I don’t know how it all turned out for her. Where she is now.

I look at the picture, from when everything was on fire and bright,

when it all seemed possible and so close, and magic was in every spring,

and all you needed was love, and a kiss, to open the gate to heaven.

Forensics Tournament Afterword

Forensic tournament afterword.

Sneaking a smoke in front of the host school.

Your Kool makes a veil, around your head,

angelic and wispy, menthol scent of burnt offering.

Big black parka’s faux fur lined hood is a halo,

and your dark hair is buffeted by the cold wind.

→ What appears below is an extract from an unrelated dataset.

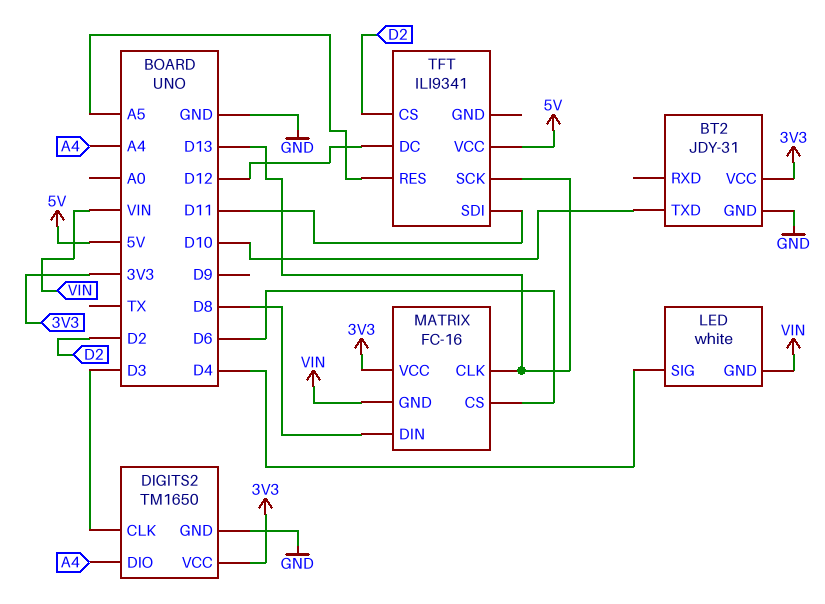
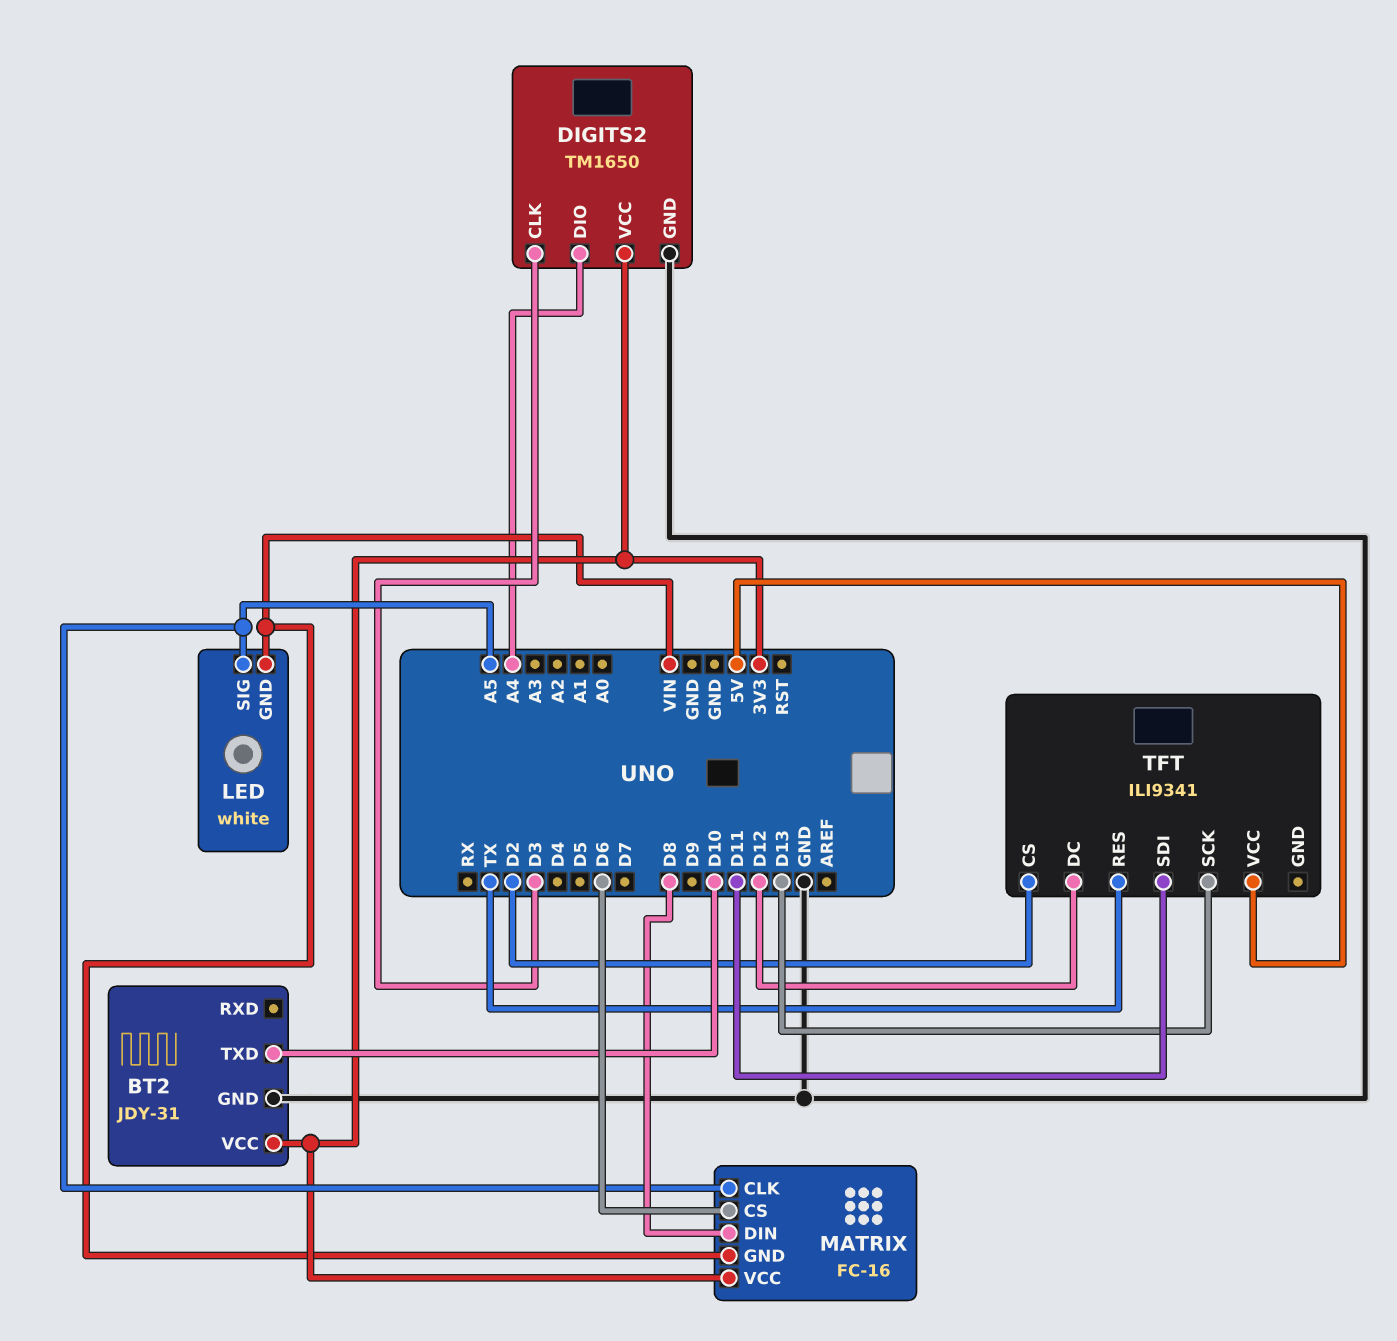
LED pin SIG: D4 -> A5
MATRIX pin CLK: D13 -> A5
TFT pin RES: A5 -> TX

It’s November, and these tournaments will be over

by Christmas, but early nights and cold winds are sacred to us.

You broke again Ally. You won again. I’m an also ran.

Your pieces are sacred and bright. Mine are desperate, sad.

But we both wrestle with demons, whose tails choke our hearts.

We both find solace in winter, when no one makes any promises.

Your cigarette is burned out, and it’s time to get on the bus,

and ride over the plateau back home to Heritage, and we’ll sit

beside each other, maybe your head on my shoulder,

and we won’t say a word, but we’ll feel closer than heaven allows.

Head back to the crowd inside, all those other kids,

all those friends that feel distant and full of words.

You hold my hand until we get to the door, then your hand drops.

But though we know The Devil, we also know hope, and I know you love me.

And I know, I love you…………

 

Summer Sumner

I walked all the way to this cemetery, from my house by the river.

It’s the first of Autumn, and the chill has finally come, and rusting colors.

My beat up Walkman still holding on, with those soft, winsome tunes.

Lose myself in that music, in the quiet of the dead, of the coming cold.

I sit by a statue, Jesus and the woman at the well, smoking French cigarettes,

dreaming of the older girl who bought them for me, first girl to call me cute.

Those lovelorn songs, and the gold and red of Autumn, so easy to dream of love.

She mocks me for liking King, so I read Steinbeck for her, to try to please her.

My heart races, thinking of her face, and her husky and harshly caring voice.

I dream of us sitting by this brick facsimile well, smoking French cigarettes she likes.

We could talk down the sun, and hold hands, and maybe we could kiss some too.

Among the dead, flowers still bloom in April, and I still hope for her as winter comes.